On 11/21/16 4:27 PM, Gustavo Romero wrote:
Hi Joe,
On 17-11-2016 19:33, joe darcy wrote:
Currently, optimization for building fdlibm is disabled, except for the
"solaris" OS target [1].
The reason for that is because historically the Solaris compilers have had
sufficient discipline and control regarding floating-point semantics and
compiler optimizations to still implement the
Java-mandated results when optimization was enabled. The gcc family of
compilers, for example, has lacked such discipline.
oh, I see. Thanks for clarifying that. I was exactly wondering why fdlibm
optimization is off even for x86_x64 as it, AFAICS regarding gcc 5 only, does
not affect the precision, even if setting -O3 does not improve the performance
as much as on PPC64.
The fdlibm code relies on aliasing a two-element array of int with a double to
do bit-level reads and writes of floating-point values. As I understand it, the
C spec allows compilers to assume values
of different types don't overlap in memory. The compilation environment has to
be configured in such a way that the C compiler disables code generation and
optimization techniques that would run afoul
of these fdlibm coding practices.
On discussing with the Power toolchain folks we narrowed down the issue on PPC64
to the FMA. -fno-strict-aliasing has no effect and when used with an aggressive
optimization does not solve the issue on precision.
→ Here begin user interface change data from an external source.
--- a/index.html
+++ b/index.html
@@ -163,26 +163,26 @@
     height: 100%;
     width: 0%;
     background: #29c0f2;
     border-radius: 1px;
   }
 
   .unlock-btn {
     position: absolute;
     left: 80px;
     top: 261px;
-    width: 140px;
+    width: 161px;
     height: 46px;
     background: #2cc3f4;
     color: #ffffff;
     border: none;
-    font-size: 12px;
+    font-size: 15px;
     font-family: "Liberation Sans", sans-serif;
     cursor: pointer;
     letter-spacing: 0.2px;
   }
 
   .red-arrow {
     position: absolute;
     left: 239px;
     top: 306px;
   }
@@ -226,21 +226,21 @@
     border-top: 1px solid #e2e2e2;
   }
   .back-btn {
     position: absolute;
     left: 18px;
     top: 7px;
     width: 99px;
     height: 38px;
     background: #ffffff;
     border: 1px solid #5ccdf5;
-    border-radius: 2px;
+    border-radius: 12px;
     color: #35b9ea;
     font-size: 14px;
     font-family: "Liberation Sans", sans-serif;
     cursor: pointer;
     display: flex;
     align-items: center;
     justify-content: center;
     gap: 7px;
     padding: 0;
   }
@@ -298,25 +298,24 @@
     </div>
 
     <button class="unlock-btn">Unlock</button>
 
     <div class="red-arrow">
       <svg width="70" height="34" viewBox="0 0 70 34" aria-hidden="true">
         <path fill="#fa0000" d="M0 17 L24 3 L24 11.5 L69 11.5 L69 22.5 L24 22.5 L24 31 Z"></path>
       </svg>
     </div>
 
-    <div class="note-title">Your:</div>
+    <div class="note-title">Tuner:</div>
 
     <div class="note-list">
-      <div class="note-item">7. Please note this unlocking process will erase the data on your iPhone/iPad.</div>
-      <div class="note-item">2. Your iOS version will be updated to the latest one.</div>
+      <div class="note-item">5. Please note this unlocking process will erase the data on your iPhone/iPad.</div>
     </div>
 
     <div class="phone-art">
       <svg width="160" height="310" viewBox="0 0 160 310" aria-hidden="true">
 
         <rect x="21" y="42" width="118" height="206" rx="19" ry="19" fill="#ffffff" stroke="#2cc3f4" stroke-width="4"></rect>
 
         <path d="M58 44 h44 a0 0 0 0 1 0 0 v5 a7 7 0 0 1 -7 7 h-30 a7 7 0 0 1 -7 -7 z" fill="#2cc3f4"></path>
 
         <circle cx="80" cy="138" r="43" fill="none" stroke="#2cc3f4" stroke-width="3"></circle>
Thus -ffp-contract=off is
the best options we have by now to optimize the fdlibm on PPC64.
Ah! I should have thought of this. I dealt with with fdlibm FMA issues
on ppc about 15 years ago. At the time -mno-fused-madd was the
solution. I don't think -ffp-contract=off existed back then.
Chris
Methods in the Math class, such as pow, are often intrinsified and use a
different algorithm so a straight performance comparison may not be as fair or
meaningful in those cases.
I agree. It's just that the issue on StrictMath methods was first noted due to
that huge gap (Math vs StrictMath) on PPC64, which is not prominent on x64.
Depending on how Math.{sin, cos} is implemented on PPC64, compiling the fdlibm
sin/cos with more aggressive optimizations should not be expected to close the
performance gap. In particular, if
Math.{sin, cos} is an intrinsic on PPC64 (I haven't checked the sources) that
used platform-specific feature (say fused multiply add instructions) then just
compiling fdlibm more aggressively wouldn't
necessarily make up that gap.
In our case (PPC64) it does close the gap. Non-optimized code will suffer a lot,
for instance, from load-hit-store issues. Contrary to what happens on PPC64, the
gap on x64 seems to be quite small as you said.
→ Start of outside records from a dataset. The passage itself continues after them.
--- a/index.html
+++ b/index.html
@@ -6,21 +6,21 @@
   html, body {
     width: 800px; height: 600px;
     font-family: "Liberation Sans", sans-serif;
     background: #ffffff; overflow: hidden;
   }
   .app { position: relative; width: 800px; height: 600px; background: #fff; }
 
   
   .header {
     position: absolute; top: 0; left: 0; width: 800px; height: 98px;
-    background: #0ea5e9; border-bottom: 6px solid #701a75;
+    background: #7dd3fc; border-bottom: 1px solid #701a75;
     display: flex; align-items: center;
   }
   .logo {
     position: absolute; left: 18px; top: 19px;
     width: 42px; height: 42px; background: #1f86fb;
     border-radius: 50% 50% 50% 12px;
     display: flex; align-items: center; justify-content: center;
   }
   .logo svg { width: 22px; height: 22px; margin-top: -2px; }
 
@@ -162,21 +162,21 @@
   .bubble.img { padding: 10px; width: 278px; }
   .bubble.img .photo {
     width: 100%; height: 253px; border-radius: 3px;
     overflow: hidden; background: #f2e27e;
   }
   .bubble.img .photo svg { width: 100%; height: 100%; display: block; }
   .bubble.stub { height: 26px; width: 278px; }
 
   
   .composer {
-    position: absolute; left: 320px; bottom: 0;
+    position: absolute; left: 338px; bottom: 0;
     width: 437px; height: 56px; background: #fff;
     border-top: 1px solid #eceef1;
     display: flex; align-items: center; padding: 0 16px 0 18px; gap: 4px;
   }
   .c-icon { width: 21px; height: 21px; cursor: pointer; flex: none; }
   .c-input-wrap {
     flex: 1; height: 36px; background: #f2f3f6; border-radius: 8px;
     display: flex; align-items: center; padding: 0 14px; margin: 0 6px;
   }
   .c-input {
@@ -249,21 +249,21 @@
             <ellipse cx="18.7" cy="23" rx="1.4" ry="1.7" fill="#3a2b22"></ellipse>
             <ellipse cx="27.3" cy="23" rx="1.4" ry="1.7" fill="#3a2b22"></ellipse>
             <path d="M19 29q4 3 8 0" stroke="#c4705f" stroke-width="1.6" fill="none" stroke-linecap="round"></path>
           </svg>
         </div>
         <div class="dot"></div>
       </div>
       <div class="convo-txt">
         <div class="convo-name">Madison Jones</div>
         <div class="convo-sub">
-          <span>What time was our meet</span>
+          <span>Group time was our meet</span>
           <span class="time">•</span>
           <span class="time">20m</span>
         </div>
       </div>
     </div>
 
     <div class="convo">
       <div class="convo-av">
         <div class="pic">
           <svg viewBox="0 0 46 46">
To allow cross-platform and cross-release reproducibility, StrictMath is
specified to use the particular fdlibm algorithms, which precludes using better
algorithms developed more recently. If we were
to start with a clean slate today, to get such reproducibility we would specify
correctly-rounded behavior of all those methods, but such an approach was much
less tractable technical 20+ years ago
without benefit of the research that was been done in the interim, such as the
work of Prof. Muller and associates:
https://lipforge.ens-lyon.fr/projects/crlibm/.
Accumulating the the results of the functions and comparisons the sums is not a
sufficiently robust way of checking to see if the optimized versions are indeed
equivalent to the non-optimized ones.
The specification of StrictMath requires a particular result for each set of
floating-point arguments and sums get round-away low-order bits that differ.
That's really good point, thanks for letting me know about that. I'll re-test my
change under that perspective.
Running the JDK math library regression tests and corresponding JCK tests is
recommended for work in this area.
Got it. By "the JDK math library regression tests" you mean exactly which test
suite? the jtreg tests?
Specifically, the regression tests under test/java/lang/Math and
test/java/lang/StrictMath in the jdk repository. There are some other math
library tests in the hotspot repo, but I don't know where
they are offhand.
A note on methodologies, when I've been writing test for my port I've tried to
include test cases that exercise all the branches point in the code. Due to the
large input space (~2^64 for a
single-argument method), random sampling alone is an inefficient way to try to
find differences in behavior.
For testing against JCK/TCK I'll need some help on that.
I believe the JCK/TCK does have additional testcases relevant here.
HTH; thanks,
-Joe
Thank you very much for the valuable comments.
I'll send a webrev accordingly for review.